Automatic Gradient¶

In deep learning, we often need to find the gradient of a function. This section describes how to use the autograd package provided by MXNet to automatically find the gradient. If you are unfamiliar with the mathematical concepts (such as gradients) in this section, you can refer to the “Mathematical Basics” section in the appendix.

In [1]:

from mxnet import autograd, nd

Simple Examples¶

Let’s look at a simple example: find the gradient of the function \(y = 2\boldsymbol{x}^{\top}\boldsymbol{x}\) with respect to the column vector \(\boldsymbol{x}\). Firstly, we create the variable x and assign an initial value.

In [2]:

x = nd.arange(4).reshape((4, 1))
x

Out[2]:

[[0.]
 [1.]
 [2.]
 [3.]]
<NDArray 4x1 @cpu(0)>

To find the gradient of the variable x, we need to call the attach_grad function to apply for the necessary memory to store the gradient.

In [3]:

x.attach_grad()

Next, we define the function with respect to the variable x. To reduce computational and memory usage, MXNet does not record calculations for gradients by default. We need to call the record function to ask the MXNet to record the calculations related to the gradient.

In [4]:

with autograd.record():
    y = 2 * nd.dot(x.T, x)

Since the shape of x is (4, 1), y a scalar. Next, we can automatically find the gradient by calling the backward function. It should be noted that if y is not a scalar, MXNet will first sum the elements in y to get the new variable by default, and then find the gradient of the variable with respect to x.

In [5]:

y.backward()

The gradient of the function \(y = 2\boldsymbol{x}^{\top}\boldsymbol{x}\) with respect to \(\boldsymbol{x}\) should be \(4\boldsymbol{x}\). Now let’s verify that the gradient produced is correct.

In [6]:

assert (x.grad - 4 * x).norm().asscalar() == 0
x.grad

Out[6]:

[[ 0.]
 [ 4.]
 [ 8.]
 [12.]]
<NDArray 4x1 @cpu(0)>

Training Mode and Prediction Mode¶

As you can see from the above, after calling the record function, MXNet will record and calculate the gradient. In addition, autograd will also change the running mode from the prediction mode to the training mode by default. This can be viewed by calling the is_training function.

In [7]:

print(autograd.is_training())
with autograd.record():
    print(autograd.is_training())

False
True

In some cases, the same model behaves differently in the training and prediction modes. We will cover these differences in detail in later chapters.

Find Gradient of Python Control Flow¶

One benefit of using MXNet is that even if the computational graph of the function contains Python’s control flow (such as conditional and loop control), we may still be able to find the gradient of a variable.

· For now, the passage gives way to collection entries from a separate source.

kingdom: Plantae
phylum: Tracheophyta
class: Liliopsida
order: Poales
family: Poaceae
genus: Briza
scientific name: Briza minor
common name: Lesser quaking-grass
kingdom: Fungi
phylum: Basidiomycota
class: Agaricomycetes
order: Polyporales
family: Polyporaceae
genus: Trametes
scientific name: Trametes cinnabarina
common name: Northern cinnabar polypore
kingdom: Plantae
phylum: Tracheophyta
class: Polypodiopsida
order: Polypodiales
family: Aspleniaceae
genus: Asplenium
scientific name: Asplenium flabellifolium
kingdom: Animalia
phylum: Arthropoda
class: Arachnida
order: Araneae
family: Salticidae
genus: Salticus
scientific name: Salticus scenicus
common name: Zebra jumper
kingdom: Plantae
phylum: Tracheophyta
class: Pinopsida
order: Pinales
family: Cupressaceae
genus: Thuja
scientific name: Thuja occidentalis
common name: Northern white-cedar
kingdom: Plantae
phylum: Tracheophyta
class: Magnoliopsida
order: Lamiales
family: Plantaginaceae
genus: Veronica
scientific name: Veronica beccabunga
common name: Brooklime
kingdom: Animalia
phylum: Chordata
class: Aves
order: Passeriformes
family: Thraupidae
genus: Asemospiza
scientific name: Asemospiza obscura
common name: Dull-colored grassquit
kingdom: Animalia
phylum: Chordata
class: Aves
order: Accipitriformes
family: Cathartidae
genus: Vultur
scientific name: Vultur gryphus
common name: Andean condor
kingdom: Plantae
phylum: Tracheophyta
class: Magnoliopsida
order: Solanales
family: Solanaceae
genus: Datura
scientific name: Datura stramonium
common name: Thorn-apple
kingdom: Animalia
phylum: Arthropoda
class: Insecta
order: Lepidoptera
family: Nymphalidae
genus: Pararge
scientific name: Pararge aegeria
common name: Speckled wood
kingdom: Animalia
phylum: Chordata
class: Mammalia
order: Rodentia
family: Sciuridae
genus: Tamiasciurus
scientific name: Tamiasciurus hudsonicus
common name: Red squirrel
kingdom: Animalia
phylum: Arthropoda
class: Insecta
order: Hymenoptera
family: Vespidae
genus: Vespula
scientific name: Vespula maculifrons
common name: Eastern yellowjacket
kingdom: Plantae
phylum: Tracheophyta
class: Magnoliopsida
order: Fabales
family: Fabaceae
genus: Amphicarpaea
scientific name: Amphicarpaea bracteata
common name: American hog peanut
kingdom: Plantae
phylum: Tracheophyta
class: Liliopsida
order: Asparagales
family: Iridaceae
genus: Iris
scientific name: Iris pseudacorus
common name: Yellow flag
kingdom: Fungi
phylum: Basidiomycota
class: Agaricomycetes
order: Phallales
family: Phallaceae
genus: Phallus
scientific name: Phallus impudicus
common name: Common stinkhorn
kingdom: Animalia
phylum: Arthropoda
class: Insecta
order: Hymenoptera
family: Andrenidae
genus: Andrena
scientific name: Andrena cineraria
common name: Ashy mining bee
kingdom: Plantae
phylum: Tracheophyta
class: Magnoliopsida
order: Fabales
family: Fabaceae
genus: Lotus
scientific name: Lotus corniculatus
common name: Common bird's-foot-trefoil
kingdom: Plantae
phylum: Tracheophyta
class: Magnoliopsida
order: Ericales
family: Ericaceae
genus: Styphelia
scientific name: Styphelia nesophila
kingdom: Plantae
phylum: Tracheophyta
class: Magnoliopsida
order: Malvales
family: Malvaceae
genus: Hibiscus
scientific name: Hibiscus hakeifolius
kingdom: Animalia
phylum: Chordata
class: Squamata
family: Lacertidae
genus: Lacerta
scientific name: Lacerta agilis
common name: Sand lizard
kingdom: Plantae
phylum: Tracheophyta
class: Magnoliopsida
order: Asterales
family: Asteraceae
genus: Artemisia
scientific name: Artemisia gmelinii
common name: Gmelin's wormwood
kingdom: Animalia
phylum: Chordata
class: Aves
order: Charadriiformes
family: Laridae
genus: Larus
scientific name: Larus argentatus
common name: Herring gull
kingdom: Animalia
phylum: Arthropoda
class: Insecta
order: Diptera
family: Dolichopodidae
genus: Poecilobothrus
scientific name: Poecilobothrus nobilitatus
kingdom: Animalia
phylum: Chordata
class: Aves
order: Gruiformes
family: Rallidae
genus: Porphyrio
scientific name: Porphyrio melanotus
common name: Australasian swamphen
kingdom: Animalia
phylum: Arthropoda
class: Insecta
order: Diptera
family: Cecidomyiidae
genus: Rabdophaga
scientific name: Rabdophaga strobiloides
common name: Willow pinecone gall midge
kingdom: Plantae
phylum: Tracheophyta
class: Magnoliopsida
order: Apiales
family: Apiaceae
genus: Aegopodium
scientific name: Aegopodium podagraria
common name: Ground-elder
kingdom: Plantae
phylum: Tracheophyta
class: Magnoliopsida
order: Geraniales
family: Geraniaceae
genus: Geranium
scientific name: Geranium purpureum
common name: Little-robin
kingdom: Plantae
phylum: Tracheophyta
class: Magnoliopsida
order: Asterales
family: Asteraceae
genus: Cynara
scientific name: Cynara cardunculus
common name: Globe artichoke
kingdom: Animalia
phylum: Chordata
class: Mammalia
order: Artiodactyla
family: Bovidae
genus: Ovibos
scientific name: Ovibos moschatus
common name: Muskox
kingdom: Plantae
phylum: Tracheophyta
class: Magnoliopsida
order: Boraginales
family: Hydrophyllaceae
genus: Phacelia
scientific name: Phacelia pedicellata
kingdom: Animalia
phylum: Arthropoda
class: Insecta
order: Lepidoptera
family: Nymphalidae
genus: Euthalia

Consider the following program, containing Python’s conditional and loop control. It should be emphasized that the number of iterations of the loop (while loop) and the execution of the conditional judgment (if statement) depend on the value of the input b.

In [8]:

def f(a):
    b = a * 2
    while b.norm().asscalar() < 1000:
        b = b * 2
    if b.sum().asscalar() > 0:
        c = b
    else:
        c = 100 * b
    return c

As previously stated, we still use the record function to record the calculation, and call the backward function to find the gradient.

In [9]:

a = nd.random.normal(shape=1)
a.attach_grad()
with autograd.record():
    c = f(a)
c.backward()

Let’s analyze the f function defined above. Given an arbitrary input a, its output must be in the form of f(a) = x * a, where the value of the scalar coefficient x depends on the input a. Since c = f(a) has a gradient of x with respect to a and the value is c / a, we can verify the correctness of the gradient of the control flow result in the following example.

In [10]:

a.grad == c / a

Out[10]:

[1.]
<NDArray 1 @cpu(0)>

Summary¶

MXNet provides an autograd package to automate the derivation process.
MXNet’s autograd package can be used to derive general imperative programs.
The running modes of MXNet include the training mode and the prediction mode. We can determine the running mode by autograd.is_training().

exercise¶

In the example, finding the gradient of the control flow shown in this section, the variable a is changed to a random vector or matrix. At this point, the result of the calculation c is no longer a scalar. So, what will happen to the running result? How do we analyze the result?
Redesign an example of finding the gradient of the control flow. Run and analyze the result.